● **TAREFAS A REALIZAR**
1) De acordo com o texto para leitura, por que Lugão diz que pretende modificar o produto, se for o caso? Responda em uma ou duas frases.
2) Faça um resumo do texto para leitura em duas frases.
3) Segundo o texto para leitura, quais órgãos financiam o instituto que Luiz Goulart coordenava?

● **TEXTO PARA LEITURA**
----------------------------------------
Tudo isso é importante, assim como tenho que mencionar aqui o apoio da FAPESP,
no âmbito do projeto ‘Capacitação científica, tecnológica e em infraestrutura
em radiofármacos, radiações e empreendedorismo a serviço da saúde (PDIp)’.
Lugão
concluiu mencionando que o NuclearNano CNEN, ao qual está vinculado projeto com
a Scav, juntamente com o Laboratório de Nanobiotecnologia a Universidade
Federal de Uberlândia (UFU), darão continuidade a esse projeto com o apoio do
Laboratório do SisNano do Hospital Albert Einstein. "Pretendemos desenvolver,
qualificar e capacitar o produto e modificar, se for o caso, para ele tenha
aplicações ainda mais ambiciosas”.
Emocionado,
o pesquisador fez uma homenagem ao colega Luiz Ricardo Goulart Filho, ocorrida
no último dia 24, em Uberlândia, em decorrência de complicações da covid-19,
após quatro meses de internação. Ele coordenava o Instituto Nacional de Ciência
e Tecnologia em Teranóstica e Nanobiotecnologia, um núcleo de excelência que
engloba 16 instituições federais, 30 laboratórios, 11 instituições estrangeiras
e 11 empresas, financiado pelo CNPq, Fapemig, Capes e Finep.
"Era
uma pessoa de enorme generosidade. Graças a ele, nós conseguimos fazer uma
quantidade enorme de ensaios com apoio da Fabiane Riello e Belchiolina Beatriz
Fonseca. Então, é realmente triste para mim, nesse momento de muita alegria,
esse acontecimento. Esse produto, até pelo Luiz Goulart, tem que ser um grande
sucesso”, concluiu Lugão. Também foi muito importante no desenvolvimento da
pesquisa, segundo ele, a participação do bolsista Fapesp de pós-doutorado
Velaphi Thipe.
O
titular da DPS/CNEN, Madison Almeida, ratificou as palavras de Lugão sobre a "triste
perda” de Luiz Goulart, comentou sobre as crenças individuais afirmando
acreditar que "o professor Goulart está feliz com o nosso alcance”. O diretor
mencionou os caminhos que um processo de inovação percorre no âmbito
administrativo até a concretização de "mais um produto de inovação, "mais uma
vez o protagonismo do CQMA, da parceria com a Scav, traduzido num resultado que
beneficia a saúde”.
----------------------------------------
● **INFORMAÇÕES**
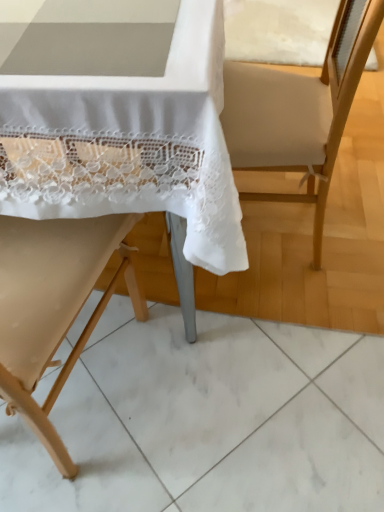
The image size is (384, 512). I want to click on space that is in front of beige fabric armchair at center, so click(264, 336).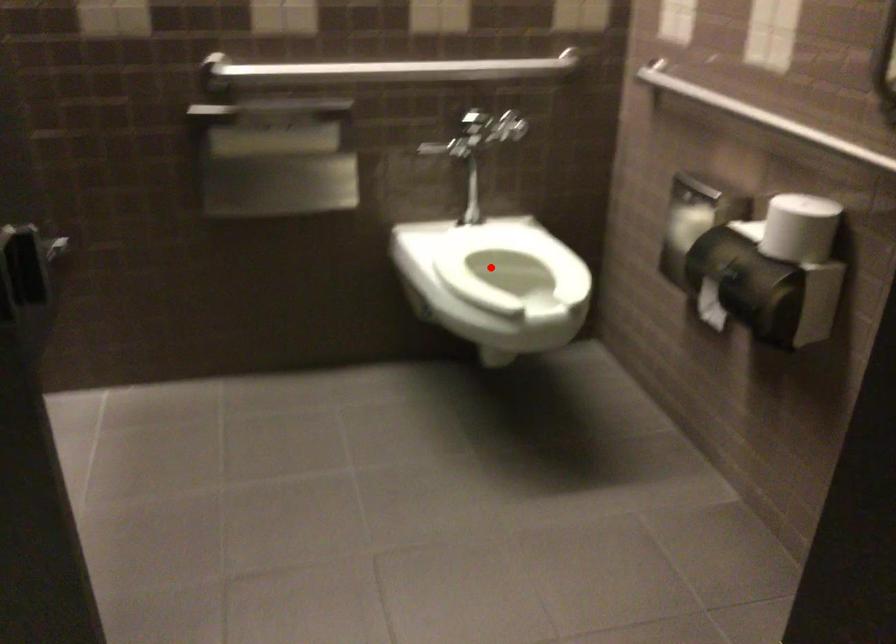
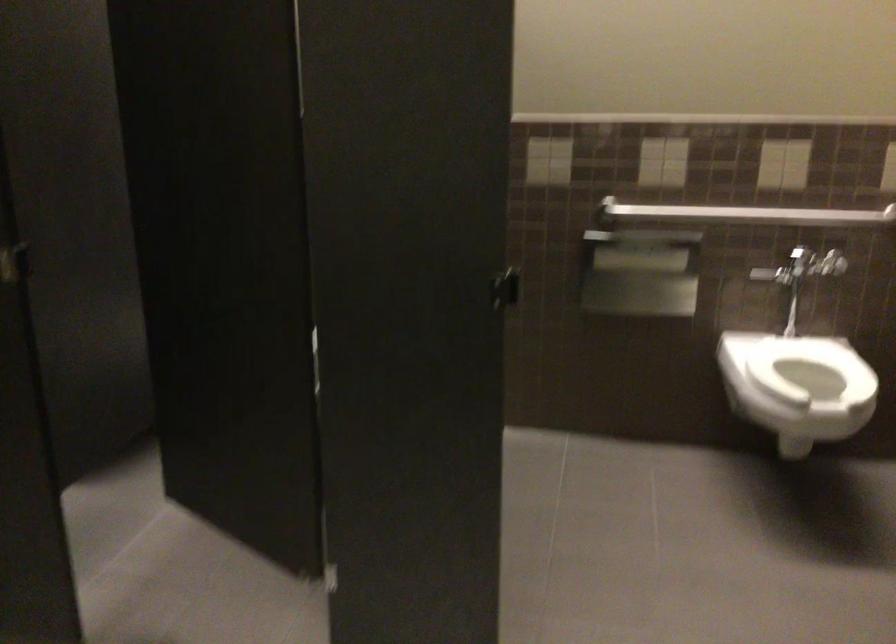
Find the pixel in the second image that matches the highlighted location in the first image.

(810, 368)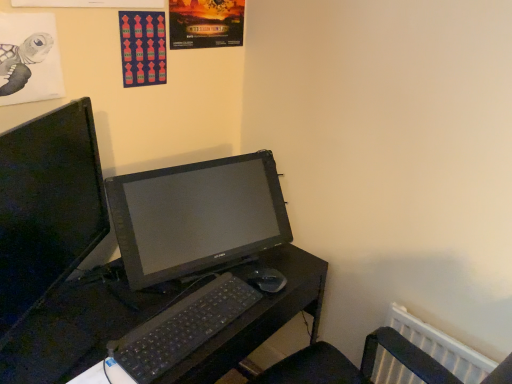
Question: Is red fabric poster at upper center, acting as the second poster page starting from the left, in front of or behind black plastic mouse at lower center in the image?

Choices:
 (A) behind
 (B) front

Answer: (B)

Question: From their relative heights in the image, would you say red fabric poster at upper center, placed as the second poster page when sorted from right to left, is taller or shorter than black plastic mouse at lower center?

Choices:
 (A) short
 (B) tall

Answer: (B)

Question: Considering the real-world distances, which object is closest to the black plastic keyboard at center?

Choices:
 (A) black plastic mouse at lower center
 (B) matte paper poster at upper center, marked as the 1th poster page in a right-to-left arrangement
 (C) red fabric poster at upper center, acting as the second poster page starting from the left
 (D) matte black monitor at left
 (E) matte paper turtle at upper left, which appears as the 1th poster page when viewed from the left

Answer: (A)

Question: Which object is positioned closest to the matte paper turtle at upper left, which appears as the 1th poster page when viewed from the left?

Choices:
 (A) matte paper poster at upper center, marked as the 1th poster page in a right-to-left arrangement
 (B) black plastic keyboard at center
 (C) black plastic desk at center
 (D) matte black monitor at left
 (E) black plastic mouse at lower center

Answer: (D)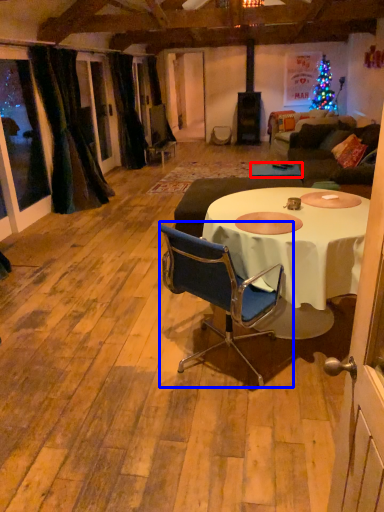
Question: Which object appears farthest to the camera in this image, table (highlighted by a red box) or chair (highlighted by a blue box)?

Choices:
 (A) table
 (B) chair

Answer: (A)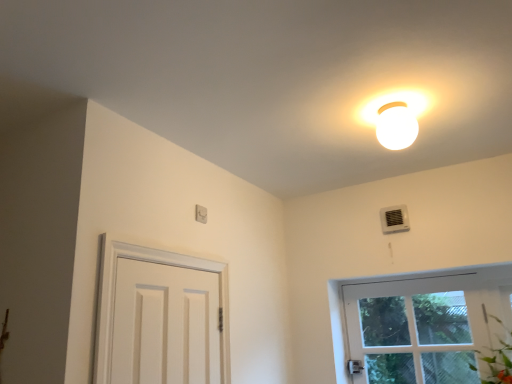
Question: Considering the relative sizes of white plastic air conditioner at upper right and white glossy light fixture at upper center in the image provided, is white plastic air conditioner at upper right taller than white glossy light fixture at upper center?

Choices:
 (A) yes
 (B) no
----------------------------------------
● **RESPOSTAS POR TAREFA**
1) Lugão diz que pretende modificar o produto, se for o caso, para que ele tenha aplicações ainda mais ambiciosas.

2) Lugão citou o apoio da FAPESP e afirmou que o NuclearNano CNEN e o Laboratório de Nanobiotecnologia da UFU darão continuidade ao projeto, com o apoio do Laboratório do SisNano do Hospital Albert Einstein. Emocionado, ele homenageou o colega Luiz Ricardo Goulart Filho, e o titular da DPS/CNEN, Madison Almeida, também lamentou a perda e destacou o protagonismo do CQMA e da parceria com a Scav.

3) CNPq, Fapemig, Capes e Finep.